Some of the highest salaries in IT right now are in data science. Data scientists are also at the top of the demand list. And one of the highest earnings increases in the last six months — surprise-surprise — is also there.
So if you’re not already interested in data science, maybe it’s time to start? And if you’re already familiar with the topic, you can always go deeper. This selection includes the best books on Data Science for professionals of all levels. If you are a mature data scientist, come to one of our FP or AI projects, or keep reading.
One of them might be precisely what you are looking for. Nee
Head First Statistics: A Brain-Friendly Guide
As with other Head First books, the tone of this book is friendly and conversational, and it’s the best book to get started on data science. The book covers a lot of statistical data, starting with descriptive statistics – mean, median, modus, standard deviation – and then moves on to probabilistic and logical statistics such as correlation, regression, etc. If you studied natural sciences or commerce in school, you might have studied all this, and this book is a great start for a detailed update of everything you’ve already learned.
Practical Statistics for Data Scientists
The book is intended for Data Science professionals who have experience with the R programming language and have a preliminary understanding of mathematical statistics. It presents key concepts from statistics that relate to data science in a convenient and easily accessible form. It also explains which concepts are important and valuable in terms of data science, which are less critical, and why. Topics covered in detail include exploratory data analysis, data and sample distributions, statistical experiments and significance testing, regression and prediction, classification, statistical machine learning, and teacherless learning.
Introduction to Probability
This book by William Feller introduces probability theory with the right balance between mathematical precision, probabilistic intuition, and specific applications. An Introduction to Probability describes the material accurately while avoiding unnecessary technical details. After introducing the basic vocabulary of randomness, including events, probabilities, and random variables, the text invites the reader to familiarize themselves with the main theorems of the subject: the law of large numbers and the central limit theorem.
Introduction to Machine Learning with Python
This book by Sarah Guido and Andreas K. Mueller is perfect for people who want to learn more about building machine learning models with Python. Everything is explained in an accessible way for beginners, and there are lots of examples, so you won’t get lost while reading. After finishing the book, you’ll be able to create your own models quickly. What’s more, you don’t need any prior knowledge of math or programming languages to read this book.
Python Machine Learning By Example
As the name suggests, this book is the easiest way to get acquainted with machine learning. The book will introduce you in detail and interestingly to Python and machine learning with the help of some examples, such as spam detection using Bayes and predictions using regression and tree algorithms. The author shares his experience in different areas of machine learning, such as advertising optimization, conversion rate prediction, click fraud detection, etc., which perfectly complements the reading experience.
Pattern recognition and machine learning
This textbook from Christopher M. Bishop covers the latest developments, providing a thorough introduction to the field of machine learning and pattern recognition. It is intended for students as well as researchers and practitioners. No prior knowledge of the concepts described is assumed. However, knowledge of multivariate calculus and linear algebra is required, and some experience in the probabilistic theory implementation. The latter may not be necessary since the book includes a separate introduction to basic principles.
Python for data analysis
Get complete instructions on manipulating, processing, cleaning, and analyzing datasets in Python. Updated for Python 3.6, this practical guide is filled with practical examples that will show you how to solve a range of data analysis problems. While reading, you will learn the latest versions of pandas, NumPy, Python, and Jupyter. Wes McKinney writes this book, creator of the Python pandas project, this book is a practical, modern introduction to Python data science tools.
This book reveals the beauty of statistics and enlivens statistics.

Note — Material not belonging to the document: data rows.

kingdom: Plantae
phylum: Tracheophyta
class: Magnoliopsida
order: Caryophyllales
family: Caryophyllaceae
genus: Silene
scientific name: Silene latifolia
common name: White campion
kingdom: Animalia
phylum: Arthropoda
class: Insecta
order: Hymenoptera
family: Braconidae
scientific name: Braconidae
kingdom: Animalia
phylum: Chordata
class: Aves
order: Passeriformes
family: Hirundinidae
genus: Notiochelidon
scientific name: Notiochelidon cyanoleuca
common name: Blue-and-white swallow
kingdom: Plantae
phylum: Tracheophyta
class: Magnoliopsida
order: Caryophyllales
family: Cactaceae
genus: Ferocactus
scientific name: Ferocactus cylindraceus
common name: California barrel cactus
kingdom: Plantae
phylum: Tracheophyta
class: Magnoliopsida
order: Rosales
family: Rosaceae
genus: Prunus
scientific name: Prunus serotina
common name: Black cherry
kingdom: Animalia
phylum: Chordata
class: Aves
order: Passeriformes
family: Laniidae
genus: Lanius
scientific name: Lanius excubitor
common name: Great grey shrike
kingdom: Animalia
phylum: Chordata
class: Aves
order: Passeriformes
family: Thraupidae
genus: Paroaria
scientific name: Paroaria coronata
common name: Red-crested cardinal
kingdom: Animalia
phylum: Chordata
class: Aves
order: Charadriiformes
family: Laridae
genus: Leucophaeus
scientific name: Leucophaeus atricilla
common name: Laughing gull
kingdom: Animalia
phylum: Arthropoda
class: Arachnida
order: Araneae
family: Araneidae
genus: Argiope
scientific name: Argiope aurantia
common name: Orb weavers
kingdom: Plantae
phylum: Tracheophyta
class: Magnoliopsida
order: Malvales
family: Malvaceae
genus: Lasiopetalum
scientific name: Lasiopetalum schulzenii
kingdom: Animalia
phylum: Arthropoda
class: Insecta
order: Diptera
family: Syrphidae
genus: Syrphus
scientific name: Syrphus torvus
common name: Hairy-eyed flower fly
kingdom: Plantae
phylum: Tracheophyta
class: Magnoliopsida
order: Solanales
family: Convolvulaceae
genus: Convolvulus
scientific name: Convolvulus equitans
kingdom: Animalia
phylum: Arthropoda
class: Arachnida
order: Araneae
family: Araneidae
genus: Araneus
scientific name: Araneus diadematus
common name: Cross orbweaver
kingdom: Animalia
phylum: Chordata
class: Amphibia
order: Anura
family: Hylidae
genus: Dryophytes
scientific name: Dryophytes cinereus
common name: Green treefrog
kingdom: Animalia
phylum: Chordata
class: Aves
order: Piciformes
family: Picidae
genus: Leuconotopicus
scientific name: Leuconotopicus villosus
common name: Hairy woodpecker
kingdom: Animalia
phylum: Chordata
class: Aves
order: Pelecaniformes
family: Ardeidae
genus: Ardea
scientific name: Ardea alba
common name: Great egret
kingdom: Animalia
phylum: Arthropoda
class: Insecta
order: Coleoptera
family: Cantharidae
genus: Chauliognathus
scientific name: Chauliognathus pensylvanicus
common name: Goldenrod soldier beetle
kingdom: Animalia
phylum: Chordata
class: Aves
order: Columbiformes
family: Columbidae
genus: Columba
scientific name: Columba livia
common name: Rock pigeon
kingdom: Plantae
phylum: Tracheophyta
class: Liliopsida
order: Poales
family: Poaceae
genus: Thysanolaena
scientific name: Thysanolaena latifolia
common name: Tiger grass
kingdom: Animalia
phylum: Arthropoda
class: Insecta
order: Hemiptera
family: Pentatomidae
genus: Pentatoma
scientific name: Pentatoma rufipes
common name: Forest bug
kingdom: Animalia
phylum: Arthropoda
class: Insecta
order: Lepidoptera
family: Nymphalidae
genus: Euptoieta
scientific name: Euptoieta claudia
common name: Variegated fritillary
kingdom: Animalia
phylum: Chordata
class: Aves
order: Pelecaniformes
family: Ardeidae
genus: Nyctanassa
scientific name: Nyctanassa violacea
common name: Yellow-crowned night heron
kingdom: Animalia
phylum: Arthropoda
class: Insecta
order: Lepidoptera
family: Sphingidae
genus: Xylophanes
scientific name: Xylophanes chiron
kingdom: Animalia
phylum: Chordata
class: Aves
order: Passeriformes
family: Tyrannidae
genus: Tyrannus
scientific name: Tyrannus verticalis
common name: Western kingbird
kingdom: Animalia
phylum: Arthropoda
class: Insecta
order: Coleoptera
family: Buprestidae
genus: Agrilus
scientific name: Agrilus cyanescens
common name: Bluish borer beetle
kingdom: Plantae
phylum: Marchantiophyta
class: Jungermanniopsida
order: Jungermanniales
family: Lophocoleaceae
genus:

The tone is witty and conversational. You won’t be bored reading this book or feeling the weight of mathematics! The author explains all the concepts of statistics – basic and advanced – using real-life examples. The book starts with straightforward things, such as the normal distribution and the central theorem, and moves on to complex real-world problems, correlation data analysis, and machine learning.
Data Science and big data analytics
This book from EMC Education Services provides you with all the information: the process and how you can use Python to make it all work for you. Even if you have no idea how to code or know what to do with all the data you have collected, this book will give you all the tools you need. There are many different components in data science, and the ability to put them together can really help better understand customers, find new products, and more.
R for data science
Last but not least. R for data science explains the concepts of statistics and the type of data you will see in real life, how to transform it using concepts like median, mean, standard deviation, etc., AND how to create data, filter, and clean it up. The book will help you understand how confusing and raw data is and how it is processed. Converting data is one of the most time-consuming tasks. This book will help you learn about the different methods of converting data for processing to extract meaningful information from it.
If you are interested in data science, then these books are for you. Pick one that seems to be more on your level of knowledge and start learning! AI is among the most progressive and perspective areas, these blog collects more IT-related items about the most progressive topics. To gain knowledge of machine learning modeling, neural network principles, and artificial intelligence opportunities will be useful for both personal and business development.